I’ve always been drawn to complex, system-level problems - the kind that require collaboration across disciplines and sectors to solve. The UN is one of the few places where you can work on those challenges at scale, while staying connected to the people and communities directly affected.
My journey has taken me from supporting post-conflict stabilization and community resilience in the Sahel, to developing climate foresight tools for South Sudan, and now exploring how AI and digital innovation can empower victims of terrorism. Before joining the UN, I worked in the private sector on green tech entrepreneurship and in research advising governments on the security implications of emerging technologies.
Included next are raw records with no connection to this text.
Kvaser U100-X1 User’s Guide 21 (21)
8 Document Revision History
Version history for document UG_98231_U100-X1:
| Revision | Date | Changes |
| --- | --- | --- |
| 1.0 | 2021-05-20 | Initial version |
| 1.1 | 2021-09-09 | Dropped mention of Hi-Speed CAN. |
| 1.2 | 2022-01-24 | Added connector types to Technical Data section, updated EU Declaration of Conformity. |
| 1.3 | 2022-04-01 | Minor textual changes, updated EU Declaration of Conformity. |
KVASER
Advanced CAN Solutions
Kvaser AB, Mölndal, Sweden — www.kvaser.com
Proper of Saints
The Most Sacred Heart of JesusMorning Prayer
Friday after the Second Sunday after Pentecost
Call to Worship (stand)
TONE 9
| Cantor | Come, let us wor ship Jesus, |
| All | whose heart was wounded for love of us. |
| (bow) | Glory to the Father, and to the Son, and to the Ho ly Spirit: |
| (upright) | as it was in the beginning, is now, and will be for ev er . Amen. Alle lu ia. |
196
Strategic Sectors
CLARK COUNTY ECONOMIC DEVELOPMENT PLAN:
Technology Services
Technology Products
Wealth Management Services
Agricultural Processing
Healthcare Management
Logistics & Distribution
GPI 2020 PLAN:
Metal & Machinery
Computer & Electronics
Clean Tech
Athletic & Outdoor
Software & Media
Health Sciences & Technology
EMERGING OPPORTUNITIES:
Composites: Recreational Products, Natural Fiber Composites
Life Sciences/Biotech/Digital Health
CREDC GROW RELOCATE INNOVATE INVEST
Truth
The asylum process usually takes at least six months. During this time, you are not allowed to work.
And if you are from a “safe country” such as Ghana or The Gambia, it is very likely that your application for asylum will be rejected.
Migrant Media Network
The UN brings all of that together - it’s where policy, innovation, and humanity intersect to make a real, measurable difference.
What has been your favorite technology project or initiative at the United Nations and why? What was your contribution?
Right now, I’m leading a really exciting new initiative with the UN Office of Counter-Terrorism that looks at how AI and digital tools can help victims of terrorism. I started by mapping what’s already out there, from trauma-informed virtual therapy tools and ethical data-sharing platforms to misinformation monitoring and signposting tools for people in crisis. The response from innovators, academics, frontier labs, and start-ups has been incredible, and it’s opening up real possibilities to co-create solutions with victims themselves.
Another highlight was Reboot UNtapped, an internal UN hackathon where I co-led the winning solution - a climate-security foresight tool for UNMISS. It was fast, creative, and showed how interdisciplinary teams can turn ideas into working prototypes that have real-world impact.
What advice would you give women interested in pursuing a field in technology?
Stay curious and keep learning. I went back to my calculus textbooks to complete a Stanford course in Machine Learning this year because understanding how the technology works helps you shape how it’s used. The future belongs to people who can bridge worlds to build technology that truly serves society.